> _Problem_
Below this sentence is a listing; return exactly its lines from the one with "[165,1430,504,1444] incorrect and" to the one with "(321, 221) none -> [369,327,419,340] arrives", both kept, and nothing more.

> _Records for this exercise_
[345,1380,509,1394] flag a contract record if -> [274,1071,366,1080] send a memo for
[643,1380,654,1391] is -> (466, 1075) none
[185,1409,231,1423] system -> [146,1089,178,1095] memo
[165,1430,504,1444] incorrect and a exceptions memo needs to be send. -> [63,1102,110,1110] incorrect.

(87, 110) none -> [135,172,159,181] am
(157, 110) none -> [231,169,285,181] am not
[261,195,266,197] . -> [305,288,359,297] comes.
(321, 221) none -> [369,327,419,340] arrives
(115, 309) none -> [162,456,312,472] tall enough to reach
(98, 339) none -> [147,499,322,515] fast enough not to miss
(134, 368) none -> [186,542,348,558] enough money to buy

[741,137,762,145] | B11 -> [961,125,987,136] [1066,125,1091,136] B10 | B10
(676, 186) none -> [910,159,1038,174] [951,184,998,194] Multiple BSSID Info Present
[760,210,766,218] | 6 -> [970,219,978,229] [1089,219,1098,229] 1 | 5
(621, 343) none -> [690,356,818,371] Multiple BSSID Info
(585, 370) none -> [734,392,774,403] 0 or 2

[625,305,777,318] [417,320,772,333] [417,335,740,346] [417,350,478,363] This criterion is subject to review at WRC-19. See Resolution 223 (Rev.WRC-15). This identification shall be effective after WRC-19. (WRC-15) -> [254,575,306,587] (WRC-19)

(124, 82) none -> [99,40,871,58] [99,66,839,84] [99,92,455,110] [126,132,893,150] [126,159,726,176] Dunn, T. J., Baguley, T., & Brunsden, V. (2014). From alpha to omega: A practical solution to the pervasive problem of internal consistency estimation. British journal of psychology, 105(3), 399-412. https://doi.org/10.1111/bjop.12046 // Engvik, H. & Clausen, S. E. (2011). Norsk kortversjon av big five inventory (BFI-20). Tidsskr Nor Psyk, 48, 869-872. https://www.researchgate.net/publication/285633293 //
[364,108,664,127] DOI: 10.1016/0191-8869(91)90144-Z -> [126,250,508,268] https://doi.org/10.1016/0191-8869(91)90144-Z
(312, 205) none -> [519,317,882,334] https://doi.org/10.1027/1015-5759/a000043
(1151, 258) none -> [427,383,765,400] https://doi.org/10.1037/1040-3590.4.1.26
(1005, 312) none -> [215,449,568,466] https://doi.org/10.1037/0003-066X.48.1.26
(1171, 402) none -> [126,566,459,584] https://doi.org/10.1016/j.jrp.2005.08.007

> _Written solution_
[165,1430,504,1444] incorrect and a exceptions memo needs to be send. -> [63,1102,110,1110] incorrect.

(87, 110) none -> [135,172,159,181] am
(157, 110) none -> [231,169,285,181] am not
[261,195,266,197] . -> [305,288,359,297] comes.
(321, 221) none -> [369,327,419,340] arrives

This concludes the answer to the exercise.